From: School of Computing Science, University of Glasgow, Glasgow (UK)
To: Faculty of Engineering, Mathematics and Computer Science, Delft University of Technology, Delft (NL)
Started on 24/09/2017
Finished on 30/09/2017
“As part of the KEYSTONE project, Dr. Azzopardi from the University of Strathclyde undertook a short term visit to work with Prof. Claudia Hauff from the Technical University of Delft and Prof. Djoerd Hiemstra from the University of Twente. The visit focused on keyword search in the context of how learners, e.g. university students, search for material when learning. They developed a series of online experiments, which explored how different interventions designed to help encourage learners to enter longer and more descriptive queries influenced and affect search behaviour and performance. Their collaboration is ongoing and has resulted in two publications (SIGIR 2017 and DBIR 2017, on Leading People to Longer Queries in Site Search) thanks to KEYSTONE.”

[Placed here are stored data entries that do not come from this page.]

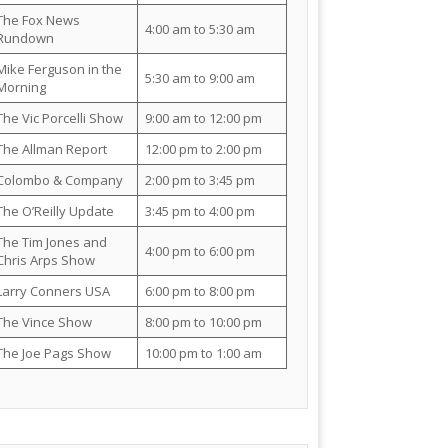
The Fox News
4:00 am to 5:30 am
Rundown
Mike Ferguson in the
5:30 am to 9:00 am
Morning
The Vic Porcelli Show
9:00 am to 12:00 pm
The Allman Report
12:00 pm to 2:00 pm
Colombo & Company
2:00 pm to 3:45 pm
The O’Reilly Update
3:45 pm to 4:00 pm
The Tim Jones and
4:00 pm to 6:00 pm
Chris Arps Show
Larry Conners USA
6:00 pm to 8:00 pm
The Vince Show
8:00 pm to 10:00 pm
The Joe Pags Show
10:00 pm to 1:00 am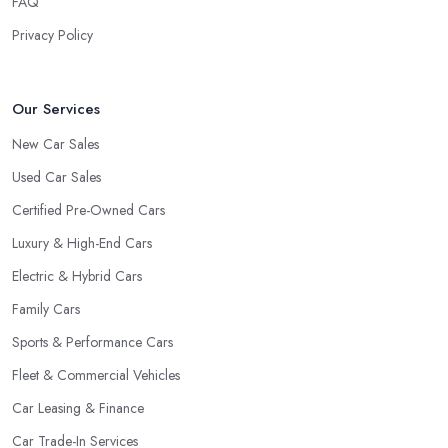
FAQ
Privacy Policy
Our Services
New Car Sales
Used Car Sales
Certified Pre-Owned Cars
Luxury & High-End Cars
Electric & Hybrid Cars
Family Cars
Sports & Performance Cars
Fleet & Commercial Vehicles
Car Leasing & Finance
Car Trade-In Services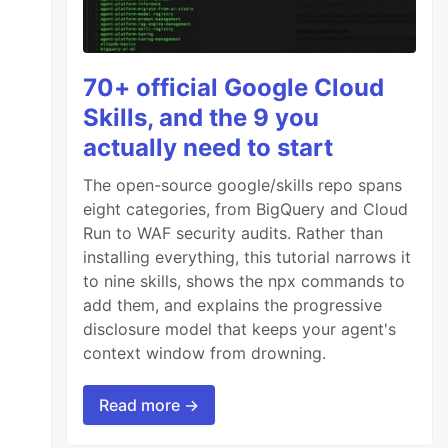
70+ official Google Cloud
Skills, and the 9 you
actually need to start
The open-source google/skills repo spans
eight categories, from BigQuery and Cloud
Run to WAF security audits. Rather than
installing everything, this tutorial narrows it
to nine skills, shows the npx commands to
add them, and explains the progressive
disclosure model that keeps your agent's
context window from drowning.
Read more →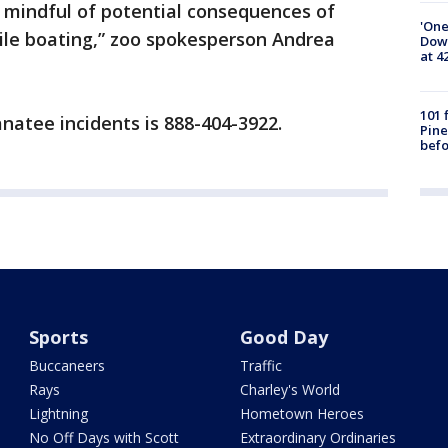
mindful of potential consequences of
'One
while boating,” zoo spokesperson Andrea
Down
at 4
101 
natee incidents is 888-404-3922.
Pine
befo
Sports
Good Day
Buccaneers
Traffic
Rays
Charley's World
Lightning
Hometown Heroes
No Off Days with Scott
Extraordinary Ordinaries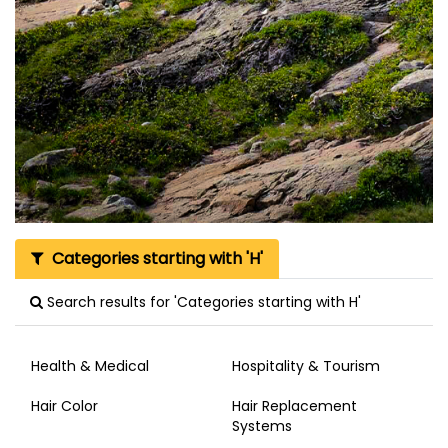
Categories starting with 'H'
Search results for 'Categories starting with H'
Health & Medical
Hospitality & Tourism
Hair Color
Hair Replacement
Systems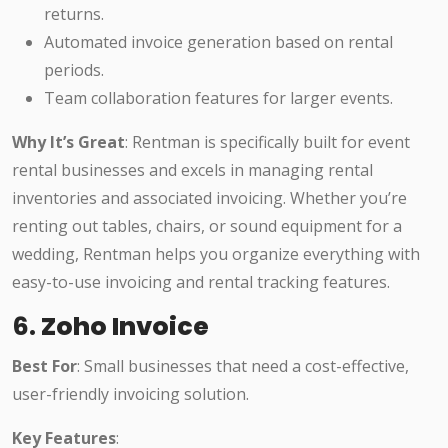
returns.
Automated invoice generation based on rental
periods.
Team collaboration features for larger events.
Why It’s Great
: Rentman is specifically built for event
rental businesses and excels in managing rental
inventories and associated invoicing. Whether you’re
renting out tables, chairs, or sound equipment for a
wedding, Rentman helps you organize everything with
easy-to-use invoicing and rental tracking features.
6.
Zoho Invoice
Best For
: Small businesses that need a cost-effective,
user-friendly invoicing solution.
Key Features
:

The KEYSTONE COST Action was completed in December 2017. The Management Committee Members were very proud and satisfied with the results conceived during the Action. From a networking perspective, the Action organised a large number of events (meetings, training schools, and calls for short-term scientific missions), and a significant number of people were able to participate in these activities. Moreover, new research teams, new connections and new projects were started thanks to the Action.
From a scientific perspective, the Action was able to organise a large number of dissemination events, and Members were able to publish in important venues. What is interesting to note is that many networks that were created during the Action have become long-term collaborations beyond the end of the Action, which is a strong indication of its success.
We would like to thank COST for their support throughout.